What to work on:
Copy out every line of the rows below without changing anything.

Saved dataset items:
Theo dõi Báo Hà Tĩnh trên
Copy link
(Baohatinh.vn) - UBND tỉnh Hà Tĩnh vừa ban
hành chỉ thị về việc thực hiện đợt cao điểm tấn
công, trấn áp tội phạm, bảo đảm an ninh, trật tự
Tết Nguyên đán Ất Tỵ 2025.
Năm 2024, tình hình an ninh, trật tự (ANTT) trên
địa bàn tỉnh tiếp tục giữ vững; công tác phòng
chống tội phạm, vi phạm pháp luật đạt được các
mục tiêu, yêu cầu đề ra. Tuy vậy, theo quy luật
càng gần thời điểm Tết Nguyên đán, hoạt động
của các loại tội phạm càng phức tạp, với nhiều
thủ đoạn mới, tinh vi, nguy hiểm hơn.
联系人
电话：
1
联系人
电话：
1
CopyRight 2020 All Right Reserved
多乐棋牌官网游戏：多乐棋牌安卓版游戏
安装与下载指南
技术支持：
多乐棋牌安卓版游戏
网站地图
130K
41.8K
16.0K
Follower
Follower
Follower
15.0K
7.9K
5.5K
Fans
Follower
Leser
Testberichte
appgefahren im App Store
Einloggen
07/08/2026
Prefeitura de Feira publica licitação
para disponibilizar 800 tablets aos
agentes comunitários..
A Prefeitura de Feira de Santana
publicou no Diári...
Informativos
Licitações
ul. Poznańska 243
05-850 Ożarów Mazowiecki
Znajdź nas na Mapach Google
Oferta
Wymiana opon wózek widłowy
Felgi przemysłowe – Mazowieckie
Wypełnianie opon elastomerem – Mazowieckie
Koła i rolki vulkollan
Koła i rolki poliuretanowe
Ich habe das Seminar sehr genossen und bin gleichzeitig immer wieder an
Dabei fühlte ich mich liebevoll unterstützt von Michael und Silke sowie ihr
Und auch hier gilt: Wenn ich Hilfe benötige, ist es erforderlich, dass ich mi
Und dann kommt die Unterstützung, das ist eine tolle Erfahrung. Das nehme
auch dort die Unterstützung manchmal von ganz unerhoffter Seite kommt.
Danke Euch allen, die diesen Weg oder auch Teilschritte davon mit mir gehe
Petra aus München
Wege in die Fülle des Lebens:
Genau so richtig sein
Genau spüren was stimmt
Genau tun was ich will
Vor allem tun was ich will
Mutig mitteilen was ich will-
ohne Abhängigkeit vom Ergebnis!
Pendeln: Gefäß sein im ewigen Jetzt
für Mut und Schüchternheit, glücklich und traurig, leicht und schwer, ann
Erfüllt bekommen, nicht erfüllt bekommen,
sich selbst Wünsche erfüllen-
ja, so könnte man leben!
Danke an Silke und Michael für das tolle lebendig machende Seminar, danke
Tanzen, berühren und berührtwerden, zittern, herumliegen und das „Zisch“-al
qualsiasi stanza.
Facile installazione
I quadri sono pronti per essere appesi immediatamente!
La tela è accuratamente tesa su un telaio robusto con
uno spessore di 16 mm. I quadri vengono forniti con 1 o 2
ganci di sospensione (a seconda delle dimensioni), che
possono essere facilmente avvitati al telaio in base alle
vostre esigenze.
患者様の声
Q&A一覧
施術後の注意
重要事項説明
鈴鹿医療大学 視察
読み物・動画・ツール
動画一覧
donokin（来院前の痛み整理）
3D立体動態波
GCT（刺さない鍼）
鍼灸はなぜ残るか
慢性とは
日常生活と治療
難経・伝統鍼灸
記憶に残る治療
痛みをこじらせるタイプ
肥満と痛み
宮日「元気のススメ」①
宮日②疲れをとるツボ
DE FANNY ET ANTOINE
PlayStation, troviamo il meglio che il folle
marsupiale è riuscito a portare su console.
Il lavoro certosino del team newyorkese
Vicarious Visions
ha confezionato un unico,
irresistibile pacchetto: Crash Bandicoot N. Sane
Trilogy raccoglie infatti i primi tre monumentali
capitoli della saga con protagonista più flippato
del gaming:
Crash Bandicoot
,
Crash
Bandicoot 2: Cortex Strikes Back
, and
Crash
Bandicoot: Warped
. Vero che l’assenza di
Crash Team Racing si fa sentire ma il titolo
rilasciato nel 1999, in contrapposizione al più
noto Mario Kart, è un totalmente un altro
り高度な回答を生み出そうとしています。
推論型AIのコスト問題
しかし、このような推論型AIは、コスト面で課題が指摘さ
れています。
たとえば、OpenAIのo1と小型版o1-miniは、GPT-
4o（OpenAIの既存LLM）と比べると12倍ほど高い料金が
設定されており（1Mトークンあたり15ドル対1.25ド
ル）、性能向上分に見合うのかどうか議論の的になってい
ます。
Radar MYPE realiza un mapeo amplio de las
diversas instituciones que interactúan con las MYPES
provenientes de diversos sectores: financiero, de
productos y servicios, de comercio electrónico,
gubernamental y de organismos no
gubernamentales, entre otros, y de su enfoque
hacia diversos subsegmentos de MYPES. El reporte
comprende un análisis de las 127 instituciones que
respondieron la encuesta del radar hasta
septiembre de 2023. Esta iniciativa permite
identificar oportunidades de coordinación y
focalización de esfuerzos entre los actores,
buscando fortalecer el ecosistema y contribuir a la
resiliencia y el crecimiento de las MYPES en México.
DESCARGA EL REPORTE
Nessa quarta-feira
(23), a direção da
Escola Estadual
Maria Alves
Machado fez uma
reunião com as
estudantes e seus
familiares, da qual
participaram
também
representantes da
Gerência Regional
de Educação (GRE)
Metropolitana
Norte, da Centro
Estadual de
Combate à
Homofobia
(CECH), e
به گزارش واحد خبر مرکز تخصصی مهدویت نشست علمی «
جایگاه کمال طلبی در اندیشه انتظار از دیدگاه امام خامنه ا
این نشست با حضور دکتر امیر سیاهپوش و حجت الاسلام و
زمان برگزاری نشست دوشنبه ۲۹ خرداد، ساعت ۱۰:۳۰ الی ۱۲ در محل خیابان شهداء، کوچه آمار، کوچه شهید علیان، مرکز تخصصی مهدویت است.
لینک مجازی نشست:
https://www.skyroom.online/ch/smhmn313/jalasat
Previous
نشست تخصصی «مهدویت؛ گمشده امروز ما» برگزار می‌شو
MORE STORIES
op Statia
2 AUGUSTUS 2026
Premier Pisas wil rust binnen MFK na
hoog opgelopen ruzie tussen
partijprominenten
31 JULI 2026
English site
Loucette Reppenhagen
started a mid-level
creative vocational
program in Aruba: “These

Exercise result:
Theo dõi Báo Hà Tĩnh trên
Copy link
(Baohatinh.vn) - UBND tỉnh Hà Tĩnh vừa ban
hành chỉ thị về việc thực hiện đợt cao điểm tấn
công, trấn áp tội phạm, bảo đảm an ninh, trật tự
Tết Nguyên đán Ất Tỵ 2025.
Năm 2024, tình hình an ninh, trật tự (ANTT) trên
địa bàn tỉnh tiếp tục giữ vững; công tác phòng
chống tội phạm, vi phạm pháp luật đạt được các
mục tiêu, yêu cầu đề ra. Tuy vậy, theo quy luật
càng gần thời điểm Tết Nguyên đán, hoạt động
của các loại tội phạm càng phức tạp, với nhiều
thủ đoạn mới, tinh vi, nguy hiểm hơn.
联系人
电话：
1
联系人
电话：
1
CopyRight 2020 All Right Reserved
多乐棋牌官网游戏：多乐棋牌安卓版游戏
安装与下载指南
技术支持：
多乐棋牌安卓版游戏
网站地图
130K
41.8K
16.0K
Follower
Follower
Follower
15.0K
7.9K
5.5K
Fans
Follower
Leser
Testberichte
appgefahren im App Store
Einloggen
07/08/2026
Prefeitura de Feira publica licitação
para disponibilizar 800 tablets aos
agentes comunitários..
A Prefeitura de Feira de Santana
publicou no Diári...
Informativos
Licitações
ul. Poznańska 243
05-850 Ożarów Mazowiecki
Znajdź nas na Mapach Google
Oferta
Wymiana opon wózek widłowy
Felgi przemysłowe – Mazowieckie
Wypełnianie opon elastomerem – Mazowieckie
Koła i rolki vulkollan
Koła i rolki poliuretanowe
Ich habe das Seminar sehr genossen und bin gleichzeitig immer wieder an
Dabei fühlte ich mich liebevoll unterstützt von Michael und Silke sowie ihr
Und auch hier gilt: Wenn ich Hilfe benötige, ist es erforderlich, dass ich mi
Und dann kommt die Unterstützung, das ist eine tolle Erfahrung. Das nehme
auch dort die Unterstützung manchmal von ganz unerhoffter Seite kommt.
Danke Euch allen, die diesen Weg oder auch Teilschritte davon mit mir gehe
Petra aus München
Wege in die Fülle des Lebens:
Genau so richtig sein
Genau spüren was stimmt
Genau tun was ich will
Vor allem tun was ich will
Mutig mitteilen was ich will-
ohne Abhängigkeit vom Ergebnis!
Pendeln: Gefäß sein im ewigen Jetzt
für Mut und Schüchternheit, glücklich und traurig, leicht und schwer, ann
Erfüllt bekommen, nicht erfüllt bekommen,
sich selbst Wünsche erfüllen-
ja, so könnte man leben!
Danke an Silke und Michael für das tolle lebendig machende Seminar, danke
Tanzen, berühren und berührtwerden, zittern, herumliegen und das „Zisch“-al
qualsiasi stanza.
Facile installazione
I quadri sono pronti per essere appesi immediatamente!
La tela è accuratamente tesa su un telaio robusto con
uno spessore di 16 mm. I quadri vengono forniti con 1 o 2
ganci di sospensione (a seconda delle dimensioni), che
possono essere facilmente avvitati al telaio in base alle
vostre esigenze.
患者様の声
Q&A一覧
施術後の注意
重要事項説明
鈴鹿医療大学 視察
読み物・動画・ツール
動画一覧
donokin（来院前の痛み整理）
3D立体動態波
GCT（刺さない鍼）
鍼灸はなぜ残るか
慢性とは
日常生活と治療
難経・伝統鍼灸
記憶に残る治療
痛みをこじらせるタイプ
肥満と痛み
宮日「元気のススメ」①
宮日②疲れをとるツボ
DE FANNY ET ANTOINE
PlayStation, troviamo il meglio che il folle
marsupiale è riuscito a portare su console.
Il lavoro certosino del team newyorkese
Vicarious Visions
ha confezionato un unico,
irresistibile pacchetto: Crash Bandicoot N. Sane
Trilogy raccoglie infatti i primi tre monumentali
capitoli della saga con protagonista più flippato
del gaming:
Crash Bandicoot
,
Crash
Bandicoot 2: Cortex Strikes Back
, and
Crash
Bandicoot: Warped
. Vero che l’assenza di
Crash Team Racing si fa sentire ma il titolo
rilasciato nel 1999, in contrapposizione al più
noto Mario Kart, è un totalmente un altro
り高度な回答を生み出そうとしています。
推論型AIのコスト問題
しかし、このような推論型AIは、コスト面で課題が指摘さ
れています。
たとえば、OpenAIのo1と小型版o1-miniは、GPT-
4o（OpenAIの既存LLM）と比べると12倍ほど高い料金が
設定されており（1Mトークンあたり15ドル対1.25ド
ル）、性能向上分に見合うのかどうか議論の的になってい
ます。
Radar MYPE realiza un mapeo amplio de las
diversas instituciones que interactúan con las MYPES
provenientes de diversos sectores: financiero, de
productos y servicios, de comercio electrónico,
gubernamental y de organismos no
gubernamentales, entre otros, y de su enfoque
hacia diversos subsegmentos de MYPES. El reporte
comprende un análisis de las 127 instituciones que
respondieron la encuesta del radar hasta
septiembre de 2023. Esta iniciativa permite
identificar oportunidades de coordinación y
focalización de esfuerzos entre los actores,
buscando fortalecer el ecosistema y contribuir a la
resiliencia y el crecimiento de las MYPES en México.
DESCARGA EL REPORTE
Nessa quarta-feira
(23), a direção da
Escola Estadual
Maria Alves
Machado fez uma
reunião com as
estudantes e seus
familiares, da qual
participaram
também
representantes da
Gerência Regional
de Educação (GRE)
Metropolitana
Norte, da Centro
Estadual de
Combate à
Homofobia
(CECH), e
به گزارش واحد خبر مرکز تخصصی مهدویت نشست علمی «
جایگاه کمال طلبی در اندیشه انتظار از دیدگاه امام خامنه ا
این نشست با حضور دکتر امیر سیاهپوش و حجت الاسلام و
زمان برگزاری نشست دوشنبه ۲۹ خرداد، ساعت ۱۰:۳۰ الی ۱۲ در محل خیابان شهداء، کوچه آمار، کوچه شهید علیان، مرکز تخصصی مهدویت است.
لینک مجازی نشست:
https://www.skyroom.online/ch/smhmn313/jalasat
Previous
نشست تخصصی «مهدویت؛ گمشده امروز ما» برگزار می‌شو
MORE STORIES
op Statia
2 AUGUSTUS 2026
Premier Pisas wil rust binnen MFK na
hoog opgelopen ruzie tussen
partijprominenten
31 JULI 2026
English site
Loucette Reppenhagen
started a mid-level
creative vocational
program in Aruba: “These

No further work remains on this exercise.